As a non-Canadian, when you think ‘Canada’ many wild and wonderful things come to mind. Largely the legendary outdoors, forests, hiking, nature.
But you can be forgiven for forgetting all of this and more, when living in Toronto. Now I get that Toronto is a city and not The Muskokas, but it is still seriously lacking green, open spaces, often found in other major cities, such as London, England or Paris, France.
In fact, it’s pretty remarkable that such a new city has lacked the foresight of urban planning, which if done correctly, would help make Toronto look and feel more balanced and less concrete jungle. But fear not, you don’t have to sit back and watch another condo shoot in-to the air. There are plenty of ways for you to get your voice heard so that Toronto can indeed, be more green.
Before I get too many backs up, I do need to acknowledge that there are a number of beautiful open spaces in Toronto. Take Trinity Bellwoods for instance. This park has a tonne on offer, from tennis to hockey, dog parks to picnics. Take your pick in this community hub and enjoy restoring your inner-calm.
However, if you’re living in the outer suburbs, then good luck. These areas lack the same kinds of green space amenities, often found in the city’s central areas. If you are living in a higher density area, with decade old city planning strategies, then you’re probably missing out.
What to do? Get involved in your community and be the change so that Toronto can get closer to being a green, liveable city that nurtures creativity and opportunity for all.

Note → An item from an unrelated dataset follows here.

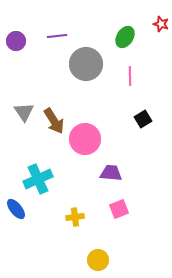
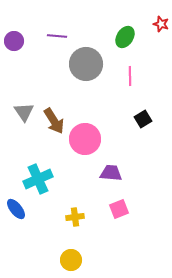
purple line: rotated 12 degrees clockwise
purple circle: moved 2 px left
yellow circle: moved 27 px left
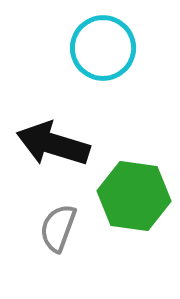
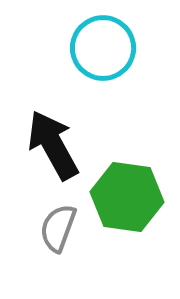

How-to? Connect with City Planning and find out how you can get involved and make a difference, locally. Really passionate and want to go one step further? Your City Chief Planner and Executive Director, Jennifer Keesmaat, invites you to take part in shaping your city by inviting you to attend various events; from the Chief Planner round table to Toronto of the Future at Metro Hall. To find out more about how you can be the change, visit City Planning or check out Jennifer’s informative blog Own Your City on the range of issues affecting Toronto.
There really are no excuses for not getting involved in shaping your city. A great example already in the works are Linear Parks – the idea is to link underutilized green spaces and connect these to communities. The hydro corridor in Earlscourt Park to Spadina road is just one project which Torontonians are hoping to transform into a linear park called the Green Line. 
If this takes off, the Green Line would connect a number of neighbourhoods, plus nine city parks.
That’s a lot of green space.
If you’re feeling disgruntled at the lack of open space, then I hope this piece has inspired you to be the change so that you may help make this great city, even greater.